Sur les hauteurs secrètes de Montmartre, une demeure Art déco renaît sous la plume du studio CLAVES. Avec une mémoire musicale, des illusions plastiques et une narration sensorielle, la Villa Junot devient un théâtre habité où chaque détail véhicule un récit.


À Montmartre, certaines adresses semblent suspendues hors du temps, dissimulant derrière leur calme apparent de véritables métamorphoses. Le 18 bis, avenue Junot en est l’illustration parfaite. C’est ici, dans cette rue pavée baignée d’histoire, qu’Iconic House a confié au studio Claves la mission de réinventer une maison d’artistes en résidence d’exception. Résultat : un chef-d’œuvre d’architecture intérieure où design, art et mémoire fusionnent dans une partition intime et fluide.
Édifiée dans les années 1920 pour le compositeur André Mauprey, la Villa Junot porte en ses murs le souvenir d’un Paris artistique et vibrant. Récitals confidentiels, soupers littéraires, mélodies improvisées… autant de traces invisibles que Claves – duo formé par Soizic Fougeront et Laure Gravier, toutes deux passées par l’atelier de Pierre Yovanovitch – a choisi de faire résonner à nouveau, plutôt que d’effacer.
« On ne voulait pas rénover mais résonner », affirme Soizic. « La maison avait besoin de retrouver sa voix intérieure. »
Une voix que les deux architectes d’intérieur traduisent en matières délicates et en harmonies narratives. Dès l’entrée, le ton est donné avec un escalier hélicoïdal en trompe-l’œil signé Mauro Ferreira : drapé vert émeraude éclatant, illusion textile, écho surréaliste. Le motif du rideau devient un fil rouge, que l’on retrouve dans une cheminée façonnée par Southway Studio, dans un plafond plâtré aux volumes flottants, ou encore dans les ondulations théâtrales des tissus.


« On ne décore pas, on suggère », glisse Laure. « Chaque ligne est un souffle, chaque espace, une réplique. »
Une maison-opéra
Toute la bâtisse a été entièrement repensée : elle comprend désormais cinq chambres, une cuisine de chef, un salon de projection, un rooftop panoramique, une bibliothèque, et une suite avec salle de bain Art déco d’origine restaurée à l’identique. Loin d’un simple jeu de juxtaposition, Claves compose ici une véritable partition continue où chaque pièce joue sa propre note.
La palette chromatique est audacieuse : rouges profonds, bleus envoûtants, verts anglais, bruns veloutés. Les matières – bois laqué, velours, laiton poli, mosaïque – invitent à la caresse. La sensualité y est toujours porteuse de sens.

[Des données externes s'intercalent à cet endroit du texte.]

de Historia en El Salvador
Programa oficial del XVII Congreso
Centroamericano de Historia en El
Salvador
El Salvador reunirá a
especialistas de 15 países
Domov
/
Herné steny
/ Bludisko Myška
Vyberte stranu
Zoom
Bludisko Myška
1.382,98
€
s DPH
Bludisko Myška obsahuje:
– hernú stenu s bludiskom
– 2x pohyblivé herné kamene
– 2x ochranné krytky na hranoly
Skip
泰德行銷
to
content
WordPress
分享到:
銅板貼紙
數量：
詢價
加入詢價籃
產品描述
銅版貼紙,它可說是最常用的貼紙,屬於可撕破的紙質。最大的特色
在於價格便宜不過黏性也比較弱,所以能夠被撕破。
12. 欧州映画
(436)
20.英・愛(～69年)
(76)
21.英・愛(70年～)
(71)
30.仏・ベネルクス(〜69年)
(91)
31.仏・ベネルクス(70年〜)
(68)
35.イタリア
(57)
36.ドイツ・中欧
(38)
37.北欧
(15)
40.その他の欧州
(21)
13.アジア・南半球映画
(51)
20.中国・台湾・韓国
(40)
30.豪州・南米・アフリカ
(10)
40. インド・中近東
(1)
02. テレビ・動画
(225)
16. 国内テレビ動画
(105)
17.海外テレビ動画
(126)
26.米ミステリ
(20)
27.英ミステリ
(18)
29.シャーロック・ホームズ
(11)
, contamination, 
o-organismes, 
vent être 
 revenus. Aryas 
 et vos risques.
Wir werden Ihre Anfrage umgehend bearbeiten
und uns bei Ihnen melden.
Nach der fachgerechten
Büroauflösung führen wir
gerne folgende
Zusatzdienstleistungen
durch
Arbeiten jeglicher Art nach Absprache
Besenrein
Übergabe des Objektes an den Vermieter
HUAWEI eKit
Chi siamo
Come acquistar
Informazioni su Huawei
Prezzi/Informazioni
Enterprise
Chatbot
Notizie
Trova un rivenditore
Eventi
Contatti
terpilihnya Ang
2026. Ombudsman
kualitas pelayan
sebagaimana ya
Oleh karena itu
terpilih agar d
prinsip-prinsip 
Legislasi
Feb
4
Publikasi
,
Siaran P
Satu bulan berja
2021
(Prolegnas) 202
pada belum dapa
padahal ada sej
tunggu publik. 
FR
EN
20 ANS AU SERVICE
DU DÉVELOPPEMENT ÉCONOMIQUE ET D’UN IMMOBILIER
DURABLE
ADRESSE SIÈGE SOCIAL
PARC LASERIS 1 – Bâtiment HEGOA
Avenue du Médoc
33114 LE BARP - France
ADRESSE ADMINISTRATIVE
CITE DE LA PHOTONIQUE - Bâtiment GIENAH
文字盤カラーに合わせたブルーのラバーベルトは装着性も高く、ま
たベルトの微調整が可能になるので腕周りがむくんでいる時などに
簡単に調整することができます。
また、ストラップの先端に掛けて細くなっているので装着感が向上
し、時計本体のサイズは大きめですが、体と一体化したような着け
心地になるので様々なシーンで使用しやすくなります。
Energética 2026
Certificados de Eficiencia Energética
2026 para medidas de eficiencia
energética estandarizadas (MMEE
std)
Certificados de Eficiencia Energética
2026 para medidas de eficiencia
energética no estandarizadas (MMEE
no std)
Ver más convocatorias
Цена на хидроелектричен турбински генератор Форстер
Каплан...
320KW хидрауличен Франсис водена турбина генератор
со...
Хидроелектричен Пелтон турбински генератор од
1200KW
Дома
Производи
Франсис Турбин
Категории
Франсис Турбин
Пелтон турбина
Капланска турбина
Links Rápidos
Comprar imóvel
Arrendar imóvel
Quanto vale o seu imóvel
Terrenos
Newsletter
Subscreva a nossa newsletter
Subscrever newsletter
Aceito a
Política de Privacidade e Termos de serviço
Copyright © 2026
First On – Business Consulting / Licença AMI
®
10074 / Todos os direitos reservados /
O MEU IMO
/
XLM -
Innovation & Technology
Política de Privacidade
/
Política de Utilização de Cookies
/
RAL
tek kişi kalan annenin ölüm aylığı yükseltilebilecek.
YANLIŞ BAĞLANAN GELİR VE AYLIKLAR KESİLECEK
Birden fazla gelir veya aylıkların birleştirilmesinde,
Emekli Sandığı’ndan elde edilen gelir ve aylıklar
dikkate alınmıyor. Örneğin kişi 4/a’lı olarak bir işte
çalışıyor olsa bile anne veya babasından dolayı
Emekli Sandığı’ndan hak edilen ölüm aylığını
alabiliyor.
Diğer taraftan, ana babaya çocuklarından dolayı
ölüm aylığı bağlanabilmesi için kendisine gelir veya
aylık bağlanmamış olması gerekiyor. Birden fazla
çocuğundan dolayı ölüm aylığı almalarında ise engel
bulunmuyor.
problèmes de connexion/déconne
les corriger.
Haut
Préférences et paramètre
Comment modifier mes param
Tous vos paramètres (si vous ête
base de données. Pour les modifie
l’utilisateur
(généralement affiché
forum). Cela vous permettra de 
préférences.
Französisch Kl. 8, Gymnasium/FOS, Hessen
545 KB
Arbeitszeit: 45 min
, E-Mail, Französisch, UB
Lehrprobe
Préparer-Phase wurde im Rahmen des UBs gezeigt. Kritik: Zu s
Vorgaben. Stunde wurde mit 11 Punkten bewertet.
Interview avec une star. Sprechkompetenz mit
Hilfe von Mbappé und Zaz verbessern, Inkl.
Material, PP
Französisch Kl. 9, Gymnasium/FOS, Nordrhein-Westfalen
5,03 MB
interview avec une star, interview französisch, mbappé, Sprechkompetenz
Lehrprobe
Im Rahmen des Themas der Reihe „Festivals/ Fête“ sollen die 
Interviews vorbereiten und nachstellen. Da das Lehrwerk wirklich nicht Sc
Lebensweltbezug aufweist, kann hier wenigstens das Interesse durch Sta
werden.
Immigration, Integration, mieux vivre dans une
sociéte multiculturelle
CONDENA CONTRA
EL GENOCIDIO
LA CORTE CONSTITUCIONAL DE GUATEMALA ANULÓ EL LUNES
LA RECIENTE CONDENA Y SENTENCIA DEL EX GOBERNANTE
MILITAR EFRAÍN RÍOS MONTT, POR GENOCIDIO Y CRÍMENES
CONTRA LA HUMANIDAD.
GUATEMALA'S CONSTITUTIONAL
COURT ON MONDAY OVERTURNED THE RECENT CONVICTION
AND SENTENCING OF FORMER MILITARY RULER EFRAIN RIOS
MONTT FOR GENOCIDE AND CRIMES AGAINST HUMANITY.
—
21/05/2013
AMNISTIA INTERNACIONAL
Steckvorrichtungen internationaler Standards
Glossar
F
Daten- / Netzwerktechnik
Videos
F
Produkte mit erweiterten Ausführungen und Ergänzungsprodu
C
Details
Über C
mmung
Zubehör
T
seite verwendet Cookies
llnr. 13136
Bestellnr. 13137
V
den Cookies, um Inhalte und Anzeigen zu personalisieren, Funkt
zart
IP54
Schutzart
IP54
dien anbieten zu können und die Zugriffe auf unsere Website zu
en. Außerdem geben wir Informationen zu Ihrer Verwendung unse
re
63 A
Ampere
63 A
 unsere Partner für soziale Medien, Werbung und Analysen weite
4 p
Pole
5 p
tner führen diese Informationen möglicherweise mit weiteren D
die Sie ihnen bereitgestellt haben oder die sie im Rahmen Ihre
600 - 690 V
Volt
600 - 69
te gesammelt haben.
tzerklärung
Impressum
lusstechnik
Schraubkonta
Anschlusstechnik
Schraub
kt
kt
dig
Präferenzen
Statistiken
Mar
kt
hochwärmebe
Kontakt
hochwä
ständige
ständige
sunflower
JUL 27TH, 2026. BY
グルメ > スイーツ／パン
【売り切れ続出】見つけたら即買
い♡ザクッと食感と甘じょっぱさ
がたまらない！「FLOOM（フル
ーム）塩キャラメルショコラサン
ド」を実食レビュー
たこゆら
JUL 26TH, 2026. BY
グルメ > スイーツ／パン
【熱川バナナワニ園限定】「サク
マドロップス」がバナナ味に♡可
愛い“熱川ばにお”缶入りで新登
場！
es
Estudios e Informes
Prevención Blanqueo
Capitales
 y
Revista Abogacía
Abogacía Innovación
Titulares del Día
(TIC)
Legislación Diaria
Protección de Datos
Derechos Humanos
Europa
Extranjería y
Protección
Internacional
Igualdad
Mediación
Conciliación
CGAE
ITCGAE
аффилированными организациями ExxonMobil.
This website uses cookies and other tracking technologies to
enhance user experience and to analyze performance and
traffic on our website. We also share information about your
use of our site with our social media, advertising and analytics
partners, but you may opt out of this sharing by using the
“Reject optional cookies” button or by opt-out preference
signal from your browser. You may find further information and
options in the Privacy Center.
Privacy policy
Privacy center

À la Villa Junot, l’art contemporain s’intègre à l’espace comme un souffle second. Dans la salle à manger, Maldo Nollimerg signe une fresque cosmique. Dans l’escalier, des vitraux réalisés par Atelier Toporkoff muent la lumière en éclats mouvants. Dans la bibliothèque, Garance Vallée écrit un dialogue pictural entre structure et sensation.
Rien n’est plaqué, tout est pensé in situ. Loin du simple accrochage, chaque intervention prolonge l’architecture. « On a proposé des mots, des respirations. Les artistes se sont laissé habiter par la maison. Ils n’ont pas décoré un lieu : ils l’ont continué. »
Des clins d’œil au passé musical d’André Mauprey ponctuent le parcours : une clef de fa ciselée dans la ferronnerie, des lignes de portée dans les vitraux, un rythme spatial qui guide la visite. La salle de bain principale conserve ses mosaïques d’origine, restaurées avec précision, pendant que d’autres sols ont été créés sur mesure dans un esprit néo-Art déco.
Tel est le récit d’un lieu qui conjugue passé et présent dans une même pulsation. Non pas un simple écrin de beauté, mais un espace qui pense, qui respire, qui se souvient. Ici, l’esthétique devient langage, et l’émotion, une matière première. La Villa Junot ne se contemple pas : elle se vit, comme une partition à plusieurs voix, à écouter du bout des doigts.